Mereka menjalani pelajaran seperti biasa, dengan tenang dan fokus bahkan untuk les tambahan karena mereka sebentar lagi akan ujian kelulusan. Zha harus lulus, meski tak bisa dengan nilai terbaik versinya. Ia sadar, disekolah ini tak seperti disekolahnya yang lama ketika ia dengan mudah memperoleh nilai tinggi disana.
Saingan zha begitu berat disini, dan masih bisa mendapat sepuluh besar dikelas saja ia sudah sangat bersyukur dan bisa membanggakan diri didepan om bekunya.
"Ya, Om?" sapa zha ketika om edo menelponnya waktu istirahat makan siang. Itu sudah rutin, dan zha segera menjawab ketika hpnya berdering. Dan mungkin itu yang membuat mereka berfikiran negative pada zha saat ini.
"Bagaimana sekolahmu hari ini? Lancar?"
"Iya, Om... Semuanya lancar dan sebentar lagi mungkin pembagian raport ujian semester," lapor zha, tapi ia tak membahas mengenai pembullyan yang ia alami saat ini. Ia masih bisa diam asal itu semua tak fatal.
Om edo yang tak suka basa basi itu segera menutup telepon usai zha menjawab semua pertanyaan darinya.

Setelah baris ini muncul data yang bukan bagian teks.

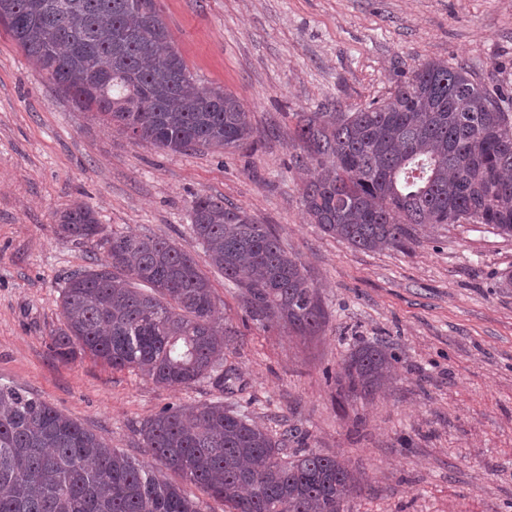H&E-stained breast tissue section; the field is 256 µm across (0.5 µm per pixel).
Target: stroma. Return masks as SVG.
Returning <instances> with one entry per match:
<instances>
[{
  "label": "stroma",
  "mask_w": 512,
  "mask_h": 512,
  "mask_svg": "<svg viewBox=\"0 0 512 512\" xmlns=\"http://www.w3.org/2000/svg\"><path fill=\"white\" fill-rule=\"evenodd\" d=\"M191 74L248 110L247 150L173 153L75 110L0 25V385L30 393L154 471L141 424L167 406L221 402L289 449L342 456L361 475L351 512H512V238L486 224L422 226L403 249L361 251L322 233L290 163L298 112L350 111L420 63L462 65L512 87V0H159ZM205 193L270 225L326 312L298 336L245 313L191 230ZM77 203L121 233L171 240L210 279L230 338L216 385L162 387L76 355L61 362L70 273L104 254L60 238ZM398 357L389 383L348 395L336 377L358 346Z\"/></svg>",
  "instance_id": "stroma-1"
}]
</instances>
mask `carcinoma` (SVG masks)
<instances>
[{"label":"carcinoma","mask_w":512,"mask_h":512,"mask_svg":"<svg viewBox=\"0 0 512 512\" xmlns=\"http://www.w3.org/2000/svg\"><path fill=\"white\" fill-rule=\"evenodd\" d=\"M0 23L79 112L136 143L181 153L247 148L243 104L196 84L157 0H0ZM296 166L314 165L302 203L311 223L356 250L403 248L415 227L488 224L512 236V93L462 65H419L386 97L353 112H299ZM190 229L209 265L241 291L250 317L301 336L324 322L304 267L267 224L206 194ZM65 238L93 240L107 260L72 275L53 333L63 361L82 351L165 387L215 376L226 333L209 278L175 243L109 232L77 204L58 216ZM393 354L364 345L345 359L346 391L388 380ZM165 468L228 512H345L360 489L337 457L288 456L276 437L219 403L166 407L140 428ZM0 512H202L176 484L43 401L0 386Z\"/></svg>","instance_id":"1"}]
</instances>
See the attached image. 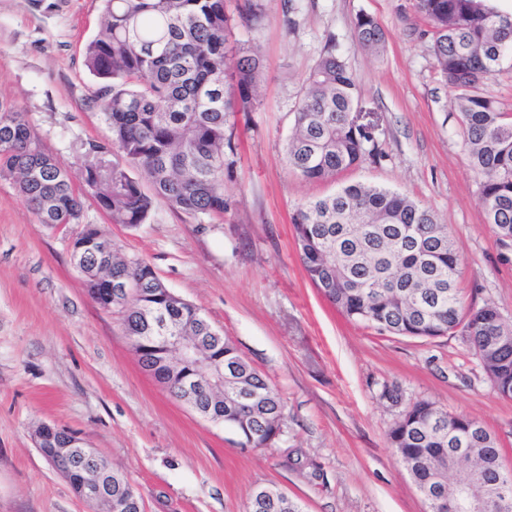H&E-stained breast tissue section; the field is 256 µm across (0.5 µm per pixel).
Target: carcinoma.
I'll return each mask as SVG.
<instances>
[{
    "instance_id": "obj_1",
    "label": "carcinoma",
    "mask_w": 512,
    "mask_h": 512,
    "mask_svg": "<svg viewBox=\"0 0 512 512\" xmlns=\"http://www.w3.org/2000/svg\"><path fill=\"white\" fill-rule=\"evenodd\" d=\"M104 26L89 41L85 64L96 79L93 96L112 129L111 165L96 177L81 148L85 193L114 224L144 223L163 204L193 217L222 216L229 203L224 171L236 155L230 116L250 112L258 101L262 58L247 46L228 49L234 20L224 0H104ZM430 25L435 66L458 91L459 112L470 166L481 179L480 205L497 243L512 252V110L479 91L505 56H512V14L489 0H415ZM355 36L362 49L376 53L385 41L372 16L357 17ZM235 79L226 92L224 77ZM358 83L330 42L308 73L295 109L285 148L288 166L308 181H330L366 159L380 157L374 135L358 121ZM142 170L150 184L145 193L128 168ZM0 176L15 180L41 224L79 223L83 196L72 188L69 173L45 152L32 134L25 113L0 101ZM300 261L311 284L347 318L380 334L435 339L460 333L479 356L500 396L512 399V341L497 309L489 304L465 307L456 279V246L447 225L407 195L381 186L350 183L335 193L309 198L292 218ZM97 229H84L73 241L72 255L91 297L121 313L125 334L150 335L144 307H171L170 323L191 336L253 387L263 404L255 421L224 414L243 447H267L281 429L284 405L279 392L218 333L195 306L168 294L154 268L128 259L115 245L106 256L90 245ZM133 281L144 297L126 300L96 296L112 285ZM167 357L158 345L138 357L152 367ZM388 442L419 486L448 471V451L469 448L500 476L498 489L512 496V471L502 467L497 440L477 420L450 415L431 401L410 404L388 432ZM246 512H302L286 505L248 501Z\"/></svg>"
}]
</instances>
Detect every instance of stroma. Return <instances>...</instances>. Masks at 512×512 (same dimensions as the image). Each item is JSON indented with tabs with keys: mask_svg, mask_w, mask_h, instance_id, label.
I'll return each mask as SVG.
<instances>
[{
	"mask_svg": "<svg viewBox=\"0 0 512 512\" xmlns=\"http://www.w3.org/2000/svg\"><path fill=\"white\" fill-rule=\"evenodd\" d=\"M233 42L257 47L260 93L237 114L235 164L224 175L223 218L164 205L130 227L85 199L79 223L40 224L15 181L0 177V512H92L35 446L43 423L77 433L121 471L145 512H244L273 486L304 512H428L387 434L399 407L432 400L480 421L512 470V400L501 398L461 336L383 335L348 321L307 280L292 214L338 183L399 190L448 227L464 305H494L512 324V253L479 204L454 89L437 71L414 0H261ZM385 32L372 55L356 41L358 15ZM103 0H0V100L26 114L46 152L82 188L80 147L112 132L94 102L85 47ZM355 74L380 157L309 183L284 159L303 81L328 43ZM94 225L129 258L196 306L280 393L281 433L243 448L236 433L199 417L145 373L116 310L88 294L71 241Z\"/></svg>",
	"mask_w": 512,
	"mask_h": 512,
	"instance_id": "1",
	"label": "stroma"
}]
</instances>
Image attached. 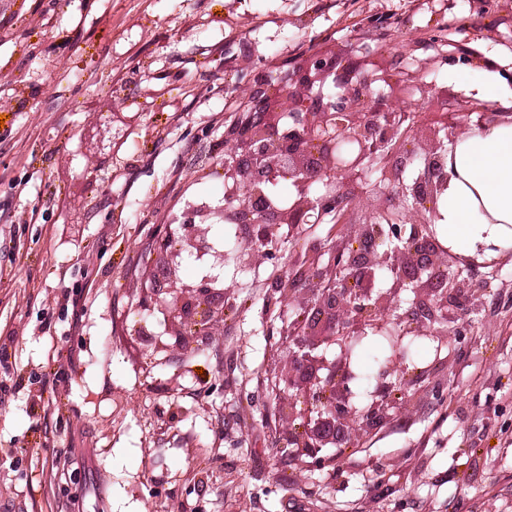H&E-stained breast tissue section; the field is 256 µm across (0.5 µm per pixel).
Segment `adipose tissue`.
<instances>
[{
  "mask_svg": "<svg viewBox=\"0 0 512 512\" xmlns=\"http://www.w3.org/2000/svg\"><path fill=\"white\" fill-rule=\"evenodd\" d=\"M448 174V191L437 208L449 240L466 255L480 245H501L504 227L512 223V124L467 135ZM479 202L488 218H477Z\"/></svg>",
  "mask_w": 512,
  "mask_h": 512,
  "instance_id": "1",
  "label": "adipose tissue"
}]
</instances>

"Om kamu nelpon?" tanya van yang lagi-lagi menghampiri, ketika zha duduk diatas balkon dan menatap pemandangan yang ada disana.
"Iya, Kak... seperti biasa mau tahu kabar zha,"

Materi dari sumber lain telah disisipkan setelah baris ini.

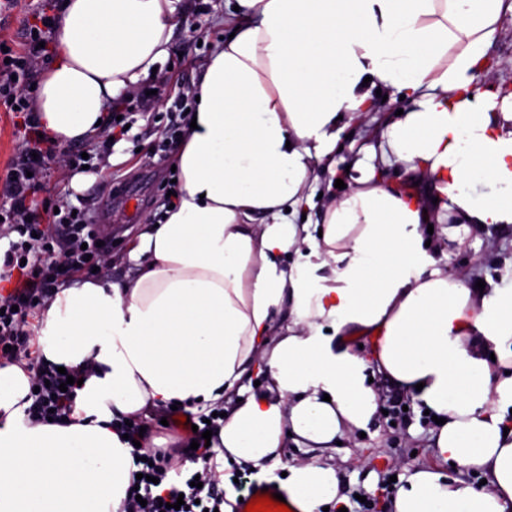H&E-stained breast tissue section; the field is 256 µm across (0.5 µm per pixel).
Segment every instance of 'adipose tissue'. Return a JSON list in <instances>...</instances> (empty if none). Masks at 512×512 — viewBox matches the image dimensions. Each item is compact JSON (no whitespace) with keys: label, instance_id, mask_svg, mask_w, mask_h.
Instances as JSON below:
<instances>
[{"label":"adipose tissue","instance_id":"adipose-tissue-1","mask_svg":"<svg viewBox=\"0 0 512 512\" xmlns=\"http://www.w3.org/2000/svg\"><path fill=\"white\" fill-rule=\"evenodd\" d=\"M184 10L66 0L41 132L104 133L113 101L168 60ZM508 13L512 0H224L180 196L143 225L135 277L61 286L37 313L39 361L85 374L67 419L31 423L32 370L0 366V512H122L134 465L116 419L178 403L224 407L225 469L285 468L279 490L318 512L341 491L319 455L375 420L376 374L441 419L436 463L405 469L393 512H512V257L480 281L440 260L445 241L512 229V90L474 83ZM383 100L400 115L359 148L344 194H318L340 117ZM290 443L312 459L283 466Z\"/></svg>","mask_w":512,"mask_h":512}]
</instances>
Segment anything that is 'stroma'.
<instances>
[{
    "mask_svg": "<svg viewBox=\"0 0 512 512\" xmlns=\"http://www.w3.org/2000/svg\"><path fill=\"white\" fill-rule=\"evenodd\" d=\"M57 5L58 0H17L15 7L0 11V48L13 55L20 53L36 11L51 17ZM223 39L224 0H189L173 38L168 69L149 88H138L112 105L115 114L136 113L137 121L127 135L107 155L93 143L59 147L56 162L38 176L40 203L85 208L89 222L109 238L104 276L116 280L134 276L127 253L142 225L155 222L161 215L176 177L171 170L176 146L164 151L159 148L170 108L192 89L214 45ZM24 130L23 113L10 111L0 101V182L25 148ZM82 153L87 154L96 177L76 192L70 188V179L75 157ZM511 255V232L472 236L461 244L448 242L442 264L451 271L475 275L492 268L495 259ZM373 386L379 395L381 415L365 434H352L344 447L323 454L324 462L336 467L345 496L342 507H330L329 512H356L360 495L374 503L375 512H390L394 490L390 476L402 475L405 466L435 461L430 416L412 406L403 421H395L388 408L404 402V395L379 378ZM162 418V412L152 409L140 415L139 421L147 429L146 447H185L186 429L179 423L162 425Z\"/></svg>",
    "mask_w": 512,
    "mask_h": 512,
    "instance_id": "stroma-1",
    "label": "stroma"
}]
</instances>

Van memeprtanyakan kejadian tadi pagi padanya. Sedikit kaget ketika van tahu, tapi zha juga tak berkilah sama sekali karena memang seperti itu adanya. Justru van yang meradan, mengepalkan tangan dan rahangnya menegang. Ia mengatakan jika akan mengusut semuanya untuk memperbaiki nama zha didepan mereka semua, tapi zha menolaknya.
"Jangan,"
"Kenapa? Kau tak melakukannya, dan kau pantas membela diri."
"Iya, tapi ngga usah lah. Toh zha ngga ngelakuin itu, dan zha emang diasuh om zha saat ini. Fokus aja sama ujian yang sebentar lagi digelar," sambung zha dengan menyeruput air mineral yang ia pegang. Ia memang hanya ingin fokus dengan ujian dan nilai terbaik, hingga tak mau memikirkan beban ini.

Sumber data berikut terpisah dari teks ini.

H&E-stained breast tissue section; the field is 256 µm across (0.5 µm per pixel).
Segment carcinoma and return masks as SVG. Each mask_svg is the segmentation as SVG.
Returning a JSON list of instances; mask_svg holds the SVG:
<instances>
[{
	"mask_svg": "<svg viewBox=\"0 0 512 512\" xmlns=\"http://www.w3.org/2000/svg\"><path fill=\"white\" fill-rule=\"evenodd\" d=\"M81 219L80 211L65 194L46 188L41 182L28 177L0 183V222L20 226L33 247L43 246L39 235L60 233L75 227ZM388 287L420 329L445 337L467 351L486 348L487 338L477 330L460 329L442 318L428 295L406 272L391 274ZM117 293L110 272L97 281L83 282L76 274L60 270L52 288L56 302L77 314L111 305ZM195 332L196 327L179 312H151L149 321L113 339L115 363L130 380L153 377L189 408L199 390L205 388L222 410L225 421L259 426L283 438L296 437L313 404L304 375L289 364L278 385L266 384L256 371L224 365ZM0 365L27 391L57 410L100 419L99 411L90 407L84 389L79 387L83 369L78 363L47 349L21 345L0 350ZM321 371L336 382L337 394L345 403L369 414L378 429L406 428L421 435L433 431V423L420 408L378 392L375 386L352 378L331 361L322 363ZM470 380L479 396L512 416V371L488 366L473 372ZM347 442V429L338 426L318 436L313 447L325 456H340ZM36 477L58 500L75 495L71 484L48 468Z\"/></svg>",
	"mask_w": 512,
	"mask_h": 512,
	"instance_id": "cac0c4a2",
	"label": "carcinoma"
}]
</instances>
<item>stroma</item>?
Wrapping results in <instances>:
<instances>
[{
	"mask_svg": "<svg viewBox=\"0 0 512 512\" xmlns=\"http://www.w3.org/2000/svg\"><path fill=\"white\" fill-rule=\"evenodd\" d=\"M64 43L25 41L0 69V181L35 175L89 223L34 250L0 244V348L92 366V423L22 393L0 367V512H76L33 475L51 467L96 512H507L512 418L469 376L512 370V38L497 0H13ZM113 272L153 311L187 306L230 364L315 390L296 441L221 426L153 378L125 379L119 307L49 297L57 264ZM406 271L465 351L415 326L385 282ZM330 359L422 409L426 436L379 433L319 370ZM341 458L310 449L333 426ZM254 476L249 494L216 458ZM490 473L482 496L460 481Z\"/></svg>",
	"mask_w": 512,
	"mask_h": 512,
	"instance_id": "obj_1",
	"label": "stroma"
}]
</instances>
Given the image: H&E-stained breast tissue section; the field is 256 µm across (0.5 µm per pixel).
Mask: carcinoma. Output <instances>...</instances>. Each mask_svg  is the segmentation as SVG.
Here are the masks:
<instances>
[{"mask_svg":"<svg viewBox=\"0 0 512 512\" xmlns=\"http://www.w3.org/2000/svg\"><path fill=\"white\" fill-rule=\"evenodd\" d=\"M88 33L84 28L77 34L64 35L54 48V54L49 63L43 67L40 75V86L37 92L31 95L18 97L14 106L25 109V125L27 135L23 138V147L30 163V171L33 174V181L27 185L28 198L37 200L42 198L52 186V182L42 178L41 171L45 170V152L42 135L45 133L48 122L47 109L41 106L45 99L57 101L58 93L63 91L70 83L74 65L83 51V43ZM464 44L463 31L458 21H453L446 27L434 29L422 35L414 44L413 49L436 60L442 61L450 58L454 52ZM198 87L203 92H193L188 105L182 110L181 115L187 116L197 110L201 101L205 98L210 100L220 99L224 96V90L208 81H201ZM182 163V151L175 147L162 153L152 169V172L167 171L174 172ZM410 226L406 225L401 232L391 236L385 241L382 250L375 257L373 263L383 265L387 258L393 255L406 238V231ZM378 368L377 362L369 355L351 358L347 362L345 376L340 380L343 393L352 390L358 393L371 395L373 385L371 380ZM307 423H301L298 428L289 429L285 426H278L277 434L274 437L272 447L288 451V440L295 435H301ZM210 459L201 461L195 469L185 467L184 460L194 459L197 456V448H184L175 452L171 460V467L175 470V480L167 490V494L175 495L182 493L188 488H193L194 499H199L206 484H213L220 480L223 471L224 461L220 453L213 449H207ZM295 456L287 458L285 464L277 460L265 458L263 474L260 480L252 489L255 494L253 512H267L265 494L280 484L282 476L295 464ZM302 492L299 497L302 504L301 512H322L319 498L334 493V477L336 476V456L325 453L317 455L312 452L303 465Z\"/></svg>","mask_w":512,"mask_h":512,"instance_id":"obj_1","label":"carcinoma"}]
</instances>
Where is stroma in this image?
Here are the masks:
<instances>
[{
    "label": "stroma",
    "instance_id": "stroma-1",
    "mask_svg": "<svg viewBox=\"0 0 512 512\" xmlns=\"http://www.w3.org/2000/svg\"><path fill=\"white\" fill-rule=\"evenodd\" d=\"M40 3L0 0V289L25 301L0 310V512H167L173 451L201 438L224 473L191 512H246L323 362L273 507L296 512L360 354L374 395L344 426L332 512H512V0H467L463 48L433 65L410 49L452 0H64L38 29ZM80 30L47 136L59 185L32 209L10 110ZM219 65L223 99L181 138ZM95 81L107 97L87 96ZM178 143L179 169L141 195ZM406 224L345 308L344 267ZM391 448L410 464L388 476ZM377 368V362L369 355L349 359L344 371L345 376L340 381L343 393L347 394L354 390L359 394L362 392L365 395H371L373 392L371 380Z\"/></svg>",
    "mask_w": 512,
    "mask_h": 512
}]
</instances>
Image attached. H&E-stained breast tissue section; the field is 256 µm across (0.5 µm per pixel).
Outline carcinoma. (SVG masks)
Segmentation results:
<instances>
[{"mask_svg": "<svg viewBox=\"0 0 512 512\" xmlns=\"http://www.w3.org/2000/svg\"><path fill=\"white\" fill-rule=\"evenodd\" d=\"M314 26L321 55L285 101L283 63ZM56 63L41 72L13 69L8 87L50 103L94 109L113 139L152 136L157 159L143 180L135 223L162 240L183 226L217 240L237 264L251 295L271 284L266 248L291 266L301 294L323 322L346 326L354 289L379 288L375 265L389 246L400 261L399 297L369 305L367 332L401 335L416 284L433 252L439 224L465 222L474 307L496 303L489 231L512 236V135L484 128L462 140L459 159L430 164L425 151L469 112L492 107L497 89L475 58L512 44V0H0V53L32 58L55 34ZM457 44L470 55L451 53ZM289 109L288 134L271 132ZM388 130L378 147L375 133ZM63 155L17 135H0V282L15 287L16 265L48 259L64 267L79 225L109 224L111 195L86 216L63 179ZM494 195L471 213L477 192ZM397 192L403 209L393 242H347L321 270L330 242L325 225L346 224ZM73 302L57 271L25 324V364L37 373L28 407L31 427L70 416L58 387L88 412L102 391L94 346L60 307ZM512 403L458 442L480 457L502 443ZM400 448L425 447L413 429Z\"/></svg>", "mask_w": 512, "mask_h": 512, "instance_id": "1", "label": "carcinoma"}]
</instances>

"Jangan terlalu baik pada orang lain, itu akan membahayakan dirimu..."
"Loh, kenapa? Bukankah menjadi orang baik itu harus?" tanya zha. Selama ini, yang ia tahu adalah orang akan baik ketika kita baik padanya. Tapi sepertinya anggapan van bukan seperti itu, bahwa apa yang kita lakukan kadang dibalas beda dengan orang pada kita.
"Kau hanya belum tahu apa itu pengkhianatan. Rasanya lebih sakit daripada dibully oleh orang yang sejak awal menunjukkan rasa benci,"
Zha hanya menekuk bibir mendengarnya. Bahwa om edo pernah mengatakan hal yang sama, tapi hingga sekarang zha belum begitu paham apa maksud dan artinya. Kadang ia merasa, menjadi orang dewasa itu begitu sulit karena harus bisa menasehati orang lain dengan bijak.
"Kakak ngomongin apa sih?" tanya bodoh zha padanya. Tapi, saat itu van hanya menghendus napas kasar dan justru mengusap rabut zha hingga berantakan dibuatnya.
"Aashh! Jangan!" zha berusaha meraih tangan itu dan melepaskannya dari kepala, tapi yang ada justru keduanya terkekeh bersama disan meski semua orang melihatnya.
Bahkan, ketika seorang mengawasi mereka denganmengepalkan kedua tangannya. Dengan semua rasa benci yang ada, dan berjanjiakan memisahkan keduanya.